**Your assignment**
Reproduce, character for character, the lines below from the first through the one with "thumb ip: (325, 183)". Leave pictures out.

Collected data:
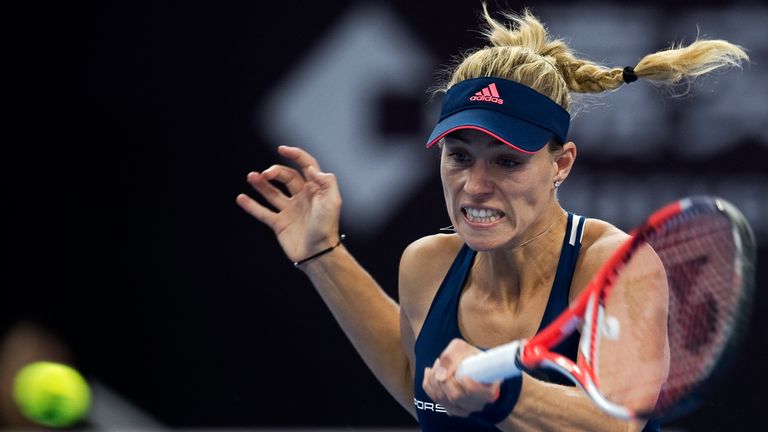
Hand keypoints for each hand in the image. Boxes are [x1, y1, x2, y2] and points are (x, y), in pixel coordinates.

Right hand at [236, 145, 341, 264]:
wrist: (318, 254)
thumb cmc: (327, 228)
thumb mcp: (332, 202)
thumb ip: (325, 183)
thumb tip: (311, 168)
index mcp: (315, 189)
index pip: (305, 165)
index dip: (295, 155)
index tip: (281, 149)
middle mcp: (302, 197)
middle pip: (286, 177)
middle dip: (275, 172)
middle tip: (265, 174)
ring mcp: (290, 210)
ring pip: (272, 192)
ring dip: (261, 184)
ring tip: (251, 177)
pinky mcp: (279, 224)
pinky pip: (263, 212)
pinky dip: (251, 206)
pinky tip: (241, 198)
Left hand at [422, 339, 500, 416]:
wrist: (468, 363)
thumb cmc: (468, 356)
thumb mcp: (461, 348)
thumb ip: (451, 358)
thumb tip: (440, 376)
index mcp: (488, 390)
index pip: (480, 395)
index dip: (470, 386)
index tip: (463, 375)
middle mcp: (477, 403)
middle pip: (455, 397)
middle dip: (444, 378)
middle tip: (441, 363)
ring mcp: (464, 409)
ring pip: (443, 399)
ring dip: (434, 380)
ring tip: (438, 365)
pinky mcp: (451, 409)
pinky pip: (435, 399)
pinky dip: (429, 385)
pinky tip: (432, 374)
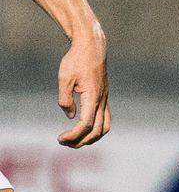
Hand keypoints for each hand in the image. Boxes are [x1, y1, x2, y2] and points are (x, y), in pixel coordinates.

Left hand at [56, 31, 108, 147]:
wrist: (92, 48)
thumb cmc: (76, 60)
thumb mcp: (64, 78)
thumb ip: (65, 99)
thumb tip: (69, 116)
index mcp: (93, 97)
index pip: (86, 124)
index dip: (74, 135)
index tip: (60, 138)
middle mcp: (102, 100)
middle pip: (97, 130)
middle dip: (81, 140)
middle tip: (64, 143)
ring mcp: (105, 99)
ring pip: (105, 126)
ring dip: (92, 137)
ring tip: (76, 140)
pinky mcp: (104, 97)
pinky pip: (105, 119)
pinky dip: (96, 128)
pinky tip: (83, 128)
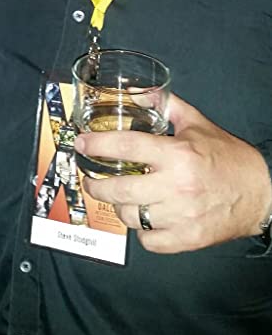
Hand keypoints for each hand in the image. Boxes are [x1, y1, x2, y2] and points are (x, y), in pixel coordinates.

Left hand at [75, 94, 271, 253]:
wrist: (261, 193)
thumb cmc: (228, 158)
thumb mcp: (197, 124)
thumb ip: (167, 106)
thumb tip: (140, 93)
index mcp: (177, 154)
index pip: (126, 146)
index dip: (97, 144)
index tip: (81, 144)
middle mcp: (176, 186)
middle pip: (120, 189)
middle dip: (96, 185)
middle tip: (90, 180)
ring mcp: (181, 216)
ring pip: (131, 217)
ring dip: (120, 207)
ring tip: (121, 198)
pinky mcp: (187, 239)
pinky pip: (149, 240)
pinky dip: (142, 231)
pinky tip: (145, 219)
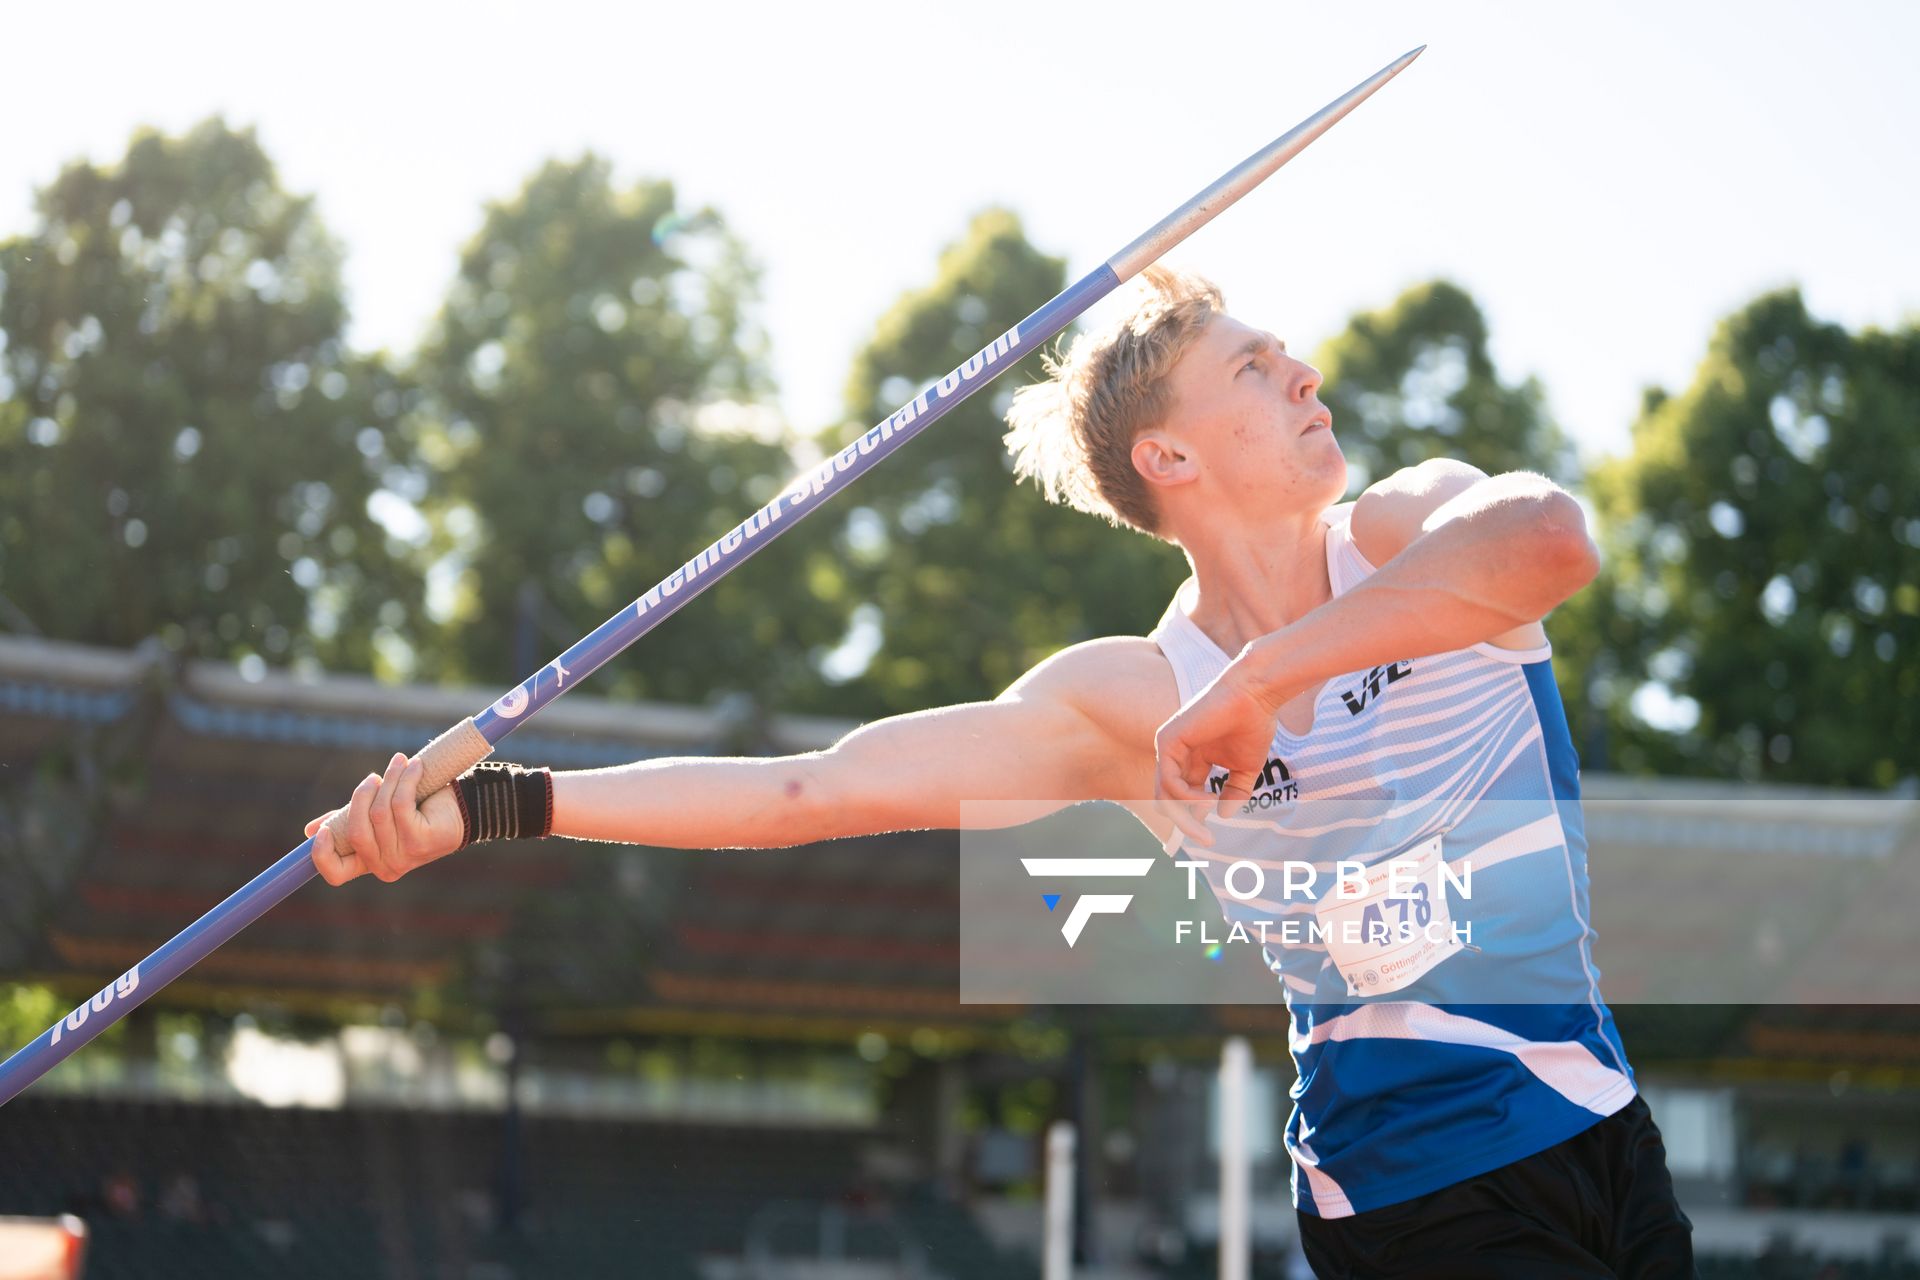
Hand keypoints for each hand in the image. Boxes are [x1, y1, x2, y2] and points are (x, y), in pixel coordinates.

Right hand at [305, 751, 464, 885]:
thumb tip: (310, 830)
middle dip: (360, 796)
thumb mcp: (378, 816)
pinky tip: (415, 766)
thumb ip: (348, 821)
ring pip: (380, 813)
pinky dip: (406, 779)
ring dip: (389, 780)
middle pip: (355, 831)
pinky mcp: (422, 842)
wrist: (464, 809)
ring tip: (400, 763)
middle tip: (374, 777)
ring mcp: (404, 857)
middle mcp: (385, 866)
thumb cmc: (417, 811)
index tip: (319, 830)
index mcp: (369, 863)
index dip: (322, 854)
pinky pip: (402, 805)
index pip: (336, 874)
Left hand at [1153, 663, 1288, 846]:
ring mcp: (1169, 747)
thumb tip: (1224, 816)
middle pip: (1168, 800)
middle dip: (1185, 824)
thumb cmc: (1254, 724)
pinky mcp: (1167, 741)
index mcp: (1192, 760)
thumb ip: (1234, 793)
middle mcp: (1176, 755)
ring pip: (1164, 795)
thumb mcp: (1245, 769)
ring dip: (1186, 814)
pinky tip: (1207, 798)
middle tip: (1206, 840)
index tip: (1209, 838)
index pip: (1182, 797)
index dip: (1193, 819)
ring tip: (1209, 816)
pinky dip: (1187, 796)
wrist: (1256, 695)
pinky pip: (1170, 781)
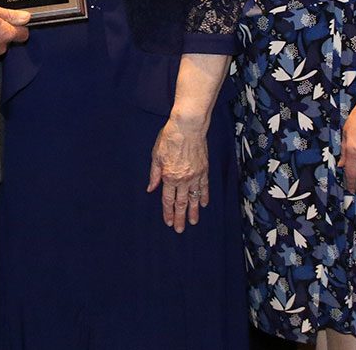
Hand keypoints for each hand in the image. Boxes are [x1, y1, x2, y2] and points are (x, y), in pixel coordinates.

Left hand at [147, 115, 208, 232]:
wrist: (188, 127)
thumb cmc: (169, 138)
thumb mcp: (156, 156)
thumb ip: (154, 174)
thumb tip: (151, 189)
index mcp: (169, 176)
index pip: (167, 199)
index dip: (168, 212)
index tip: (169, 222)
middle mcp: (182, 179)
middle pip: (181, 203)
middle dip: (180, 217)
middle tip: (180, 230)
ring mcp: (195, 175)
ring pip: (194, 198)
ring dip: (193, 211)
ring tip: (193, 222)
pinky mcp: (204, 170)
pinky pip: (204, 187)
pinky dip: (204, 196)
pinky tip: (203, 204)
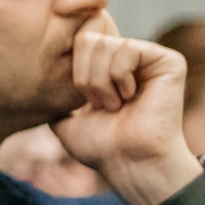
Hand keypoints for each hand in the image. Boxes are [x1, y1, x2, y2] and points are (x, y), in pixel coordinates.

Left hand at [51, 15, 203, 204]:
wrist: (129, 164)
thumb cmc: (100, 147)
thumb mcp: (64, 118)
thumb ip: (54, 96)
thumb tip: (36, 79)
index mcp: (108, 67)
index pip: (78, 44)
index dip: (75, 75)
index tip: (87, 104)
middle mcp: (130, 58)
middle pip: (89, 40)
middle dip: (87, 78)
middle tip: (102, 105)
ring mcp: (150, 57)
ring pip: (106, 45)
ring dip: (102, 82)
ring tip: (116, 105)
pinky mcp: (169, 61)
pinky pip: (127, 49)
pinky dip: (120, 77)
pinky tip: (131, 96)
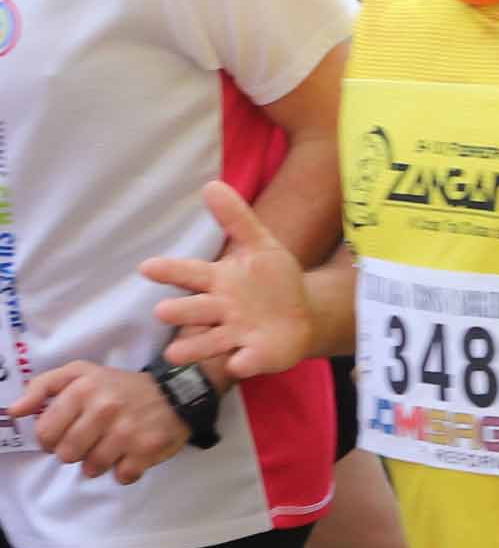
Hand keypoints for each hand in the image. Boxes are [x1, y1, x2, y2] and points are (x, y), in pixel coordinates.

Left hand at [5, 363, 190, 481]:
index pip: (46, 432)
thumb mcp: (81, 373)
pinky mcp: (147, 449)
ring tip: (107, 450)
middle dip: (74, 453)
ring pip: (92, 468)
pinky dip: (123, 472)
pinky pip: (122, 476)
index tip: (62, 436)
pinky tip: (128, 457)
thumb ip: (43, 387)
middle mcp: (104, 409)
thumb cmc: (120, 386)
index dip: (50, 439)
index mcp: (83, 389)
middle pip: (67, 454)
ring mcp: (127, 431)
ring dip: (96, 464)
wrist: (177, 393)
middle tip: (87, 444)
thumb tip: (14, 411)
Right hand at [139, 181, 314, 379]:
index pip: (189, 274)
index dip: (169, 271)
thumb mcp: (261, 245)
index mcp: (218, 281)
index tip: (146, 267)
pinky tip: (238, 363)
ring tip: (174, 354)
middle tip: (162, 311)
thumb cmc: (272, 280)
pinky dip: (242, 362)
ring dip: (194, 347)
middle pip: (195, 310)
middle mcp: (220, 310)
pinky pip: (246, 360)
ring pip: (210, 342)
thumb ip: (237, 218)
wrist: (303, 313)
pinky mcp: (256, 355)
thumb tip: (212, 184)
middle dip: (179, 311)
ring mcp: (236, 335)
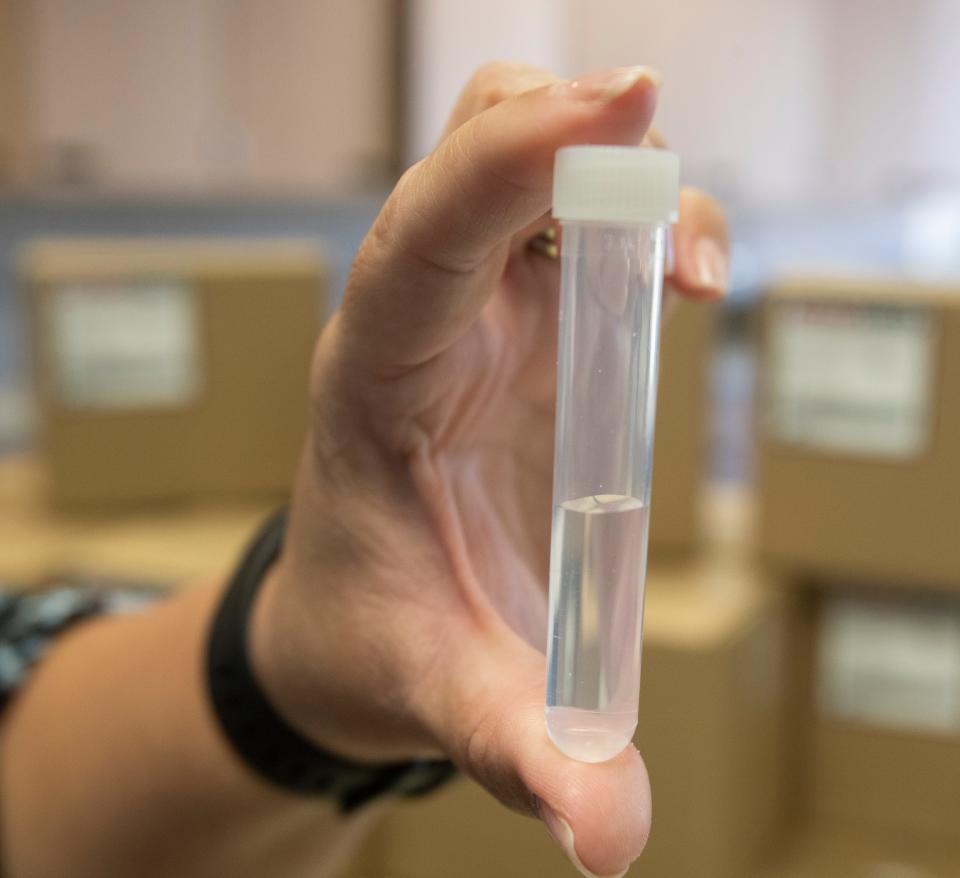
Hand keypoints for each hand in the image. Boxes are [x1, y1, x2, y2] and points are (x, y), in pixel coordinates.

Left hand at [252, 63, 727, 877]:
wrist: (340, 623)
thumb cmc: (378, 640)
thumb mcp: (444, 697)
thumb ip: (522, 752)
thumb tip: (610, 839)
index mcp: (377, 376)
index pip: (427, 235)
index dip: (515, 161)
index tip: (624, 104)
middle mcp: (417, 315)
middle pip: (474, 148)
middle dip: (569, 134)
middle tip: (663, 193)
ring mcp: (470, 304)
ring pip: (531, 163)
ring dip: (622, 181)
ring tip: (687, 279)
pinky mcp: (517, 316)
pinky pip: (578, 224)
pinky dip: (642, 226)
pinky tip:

**Answer to this exercise**
Hand keypoints for each hand in the image. Boxes are [x1, y1, x2, y2] and points are (x, y), in pixel coordinates.

Right hand at [236, 145, 341, 264]:
wrist: (318, 254)
thumb cmc: (327, 228)
thumb mcp: (332, 202)
thumb ip: (325, 183)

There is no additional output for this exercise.